When you boil it down, there are only two energy-related responses to Russia’s war on Ukraine. First, there’s a big push to find sources of crude oil, refined products, natural gas and NGLs to replace Russian supplies as quickly as possible. Second, governments on both sides of the Atlantic are scrambling to reaffirm and even expand commitments to lower-carbon energy sources to delink from Russian hydrocarbons as well as meet energy transition goals. Both raise the same question: How fast can the world bring online any new sources of energy on the scale needed? Policymakers would like to believe the answer can be found through the stroke of a legislative pen invoking aspirational language. No one doubts the power of that pen to create incentives or impediments. But the answer to that question is dictated by the realities of the physical world. In today’s RBN blog, we discuss the options for accelerating the availability of the minerals, metals and other materials needed to build the required machinery for the energy transition.
As we said in Part 1, all the favored energy-transition technologies — solar, wind and batteries — require a lot more stuff to be mined, refined, fabricated and constructed to replace the same amount of energy provided by the hydrocarbon-based energy infrastructures that power the world today.
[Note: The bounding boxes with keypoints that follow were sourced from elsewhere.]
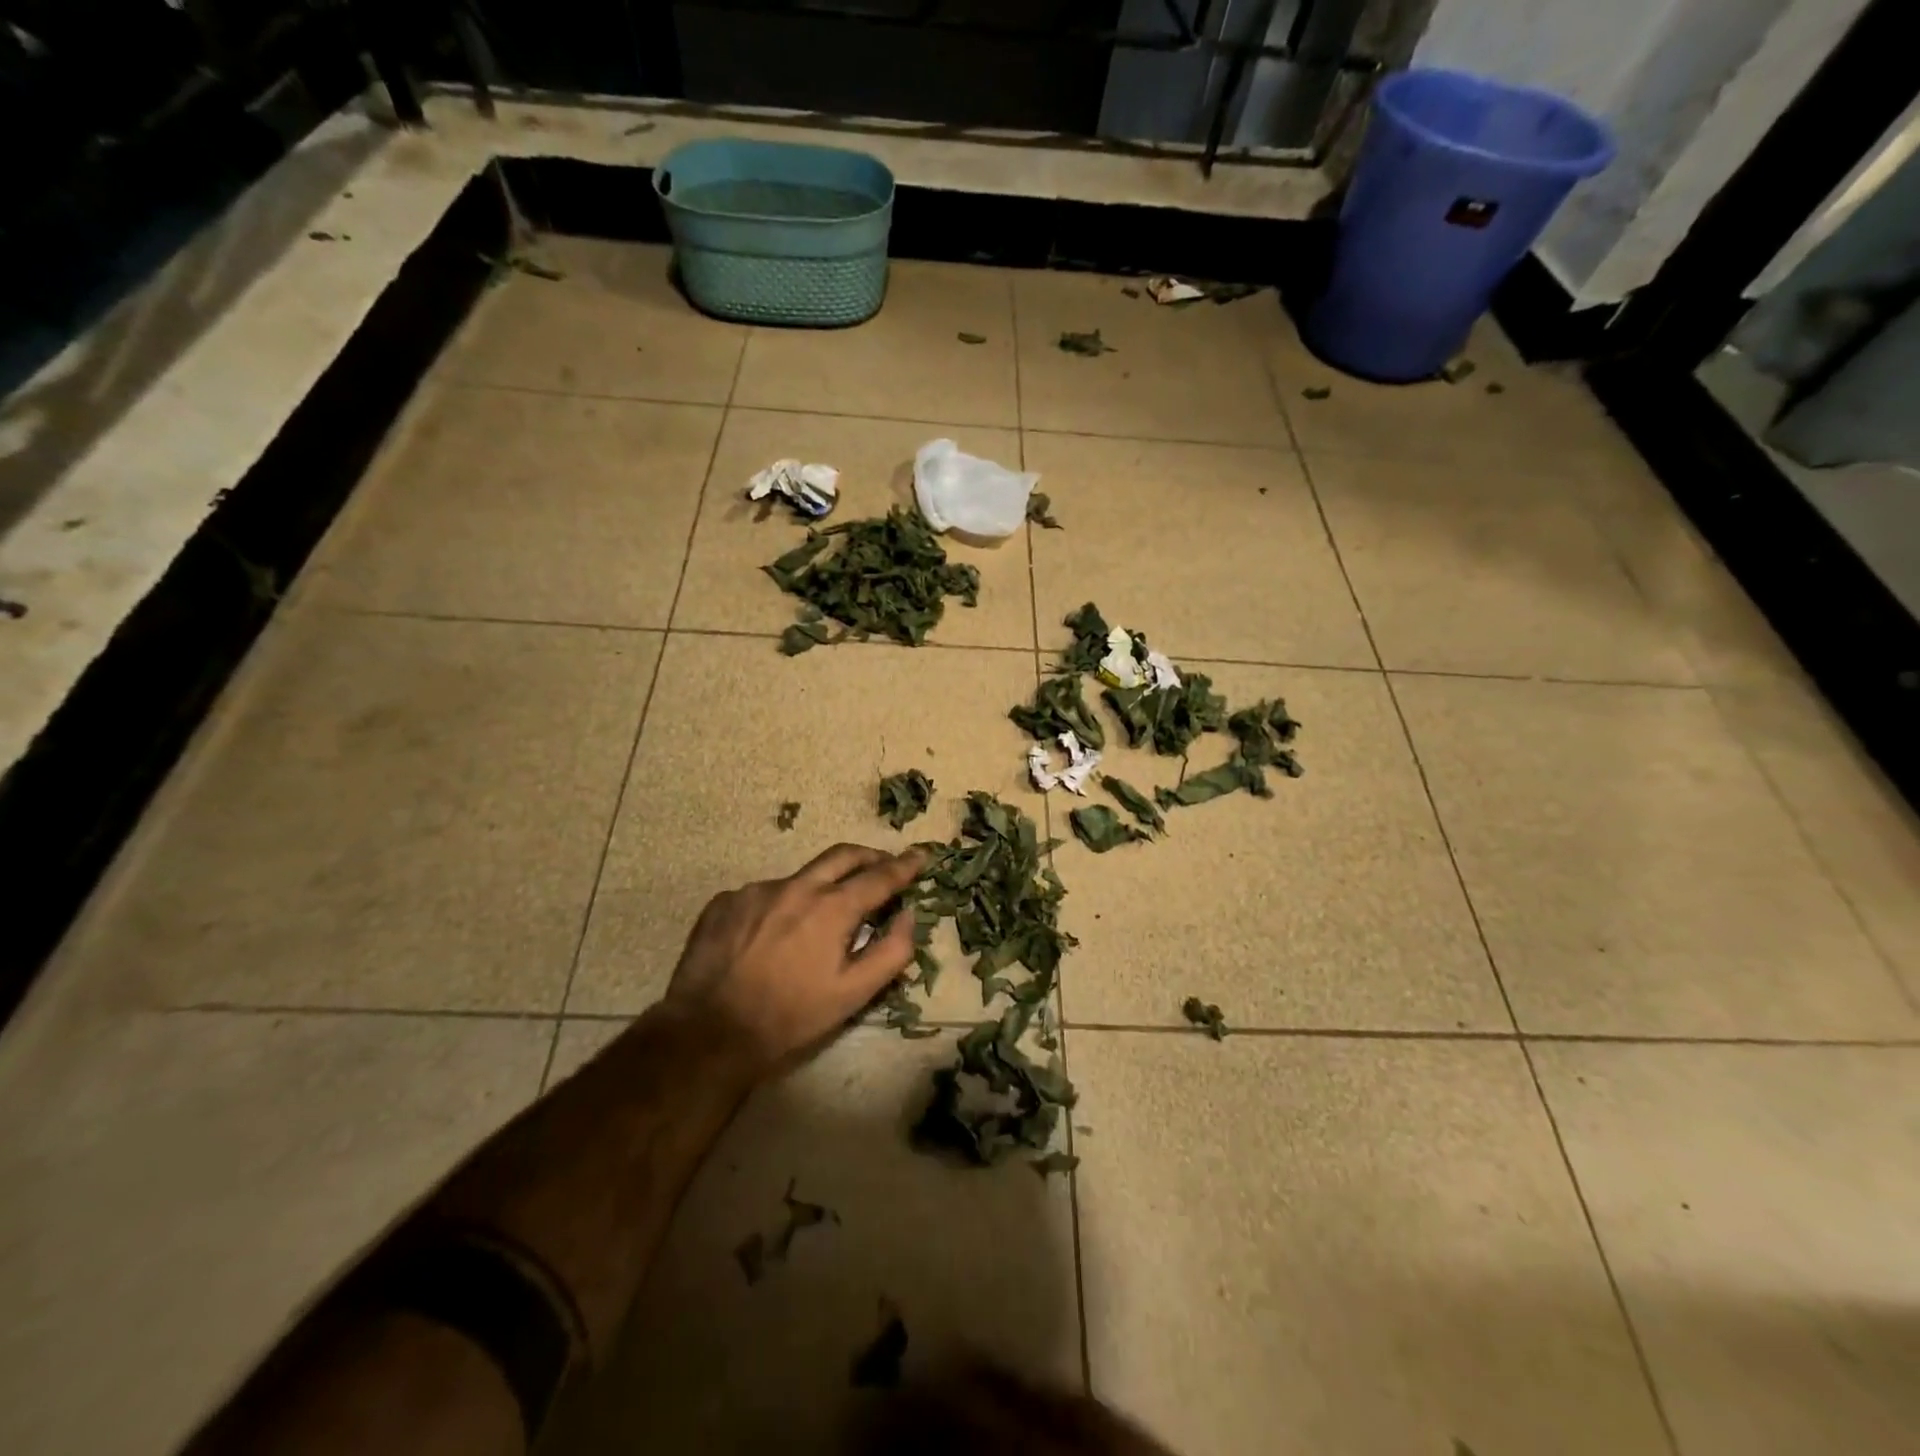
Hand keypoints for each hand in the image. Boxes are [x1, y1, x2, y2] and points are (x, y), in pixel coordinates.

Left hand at [665, 843, 925, 1082]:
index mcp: (832, 907)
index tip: (921, 857)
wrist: (709, 1032)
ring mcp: (756, 890)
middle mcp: (796, 886)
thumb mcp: (852, 995)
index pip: (879, 876)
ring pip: (800, 878)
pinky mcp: (725, 902)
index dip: (905, 866)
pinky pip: (764, 895)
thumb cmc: (790, 1017)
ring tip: (817, 921)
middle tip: (882, 865)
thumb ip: (891, 951)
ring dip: (819, 888)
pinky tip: (772, 935)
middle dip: (869, 856)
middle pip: (842, 856)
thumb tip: (909, 916)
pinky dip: (780, 905)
In many cases, we’re talking about an unprecedented 3x to 70x increase over today’s use of not only a wide array of metals such as copper, nickel, aluminum, lithium and neodymium, but also a 10x jump in the use of basic materials such as steel, glass and concrete.
In Part 2, we looked at how the unprecedented rise in demand for key metals and minerals is inflating input prices and reversing the decade-long trend of falling costs for wind turbines, solar modules, and batteries. Mineral inflation also collaterally impacts the costs for everything else made from those same elements. How high and for how long prices go up will depend largely on whether transition policies continue to create ever-rising mineral demands because, as we explored in Part 3, the world’s miners and mineral refiners do not have sufficient capacity in place or planned, either for basic metals like copper and nickel or for more exotic elements such as lithium, cobalt and rare earths. Furthermore, the suite of energy transition minerals comes from a far smaller number of nations than now supply world oil markets, and many major producers are in places either unstable or unfriendly to the U.S. [In fact, just a few days ago the International Energy Agency (IEA) released a report acknowledging the risk posed by China’s dominance in solar supply chains.]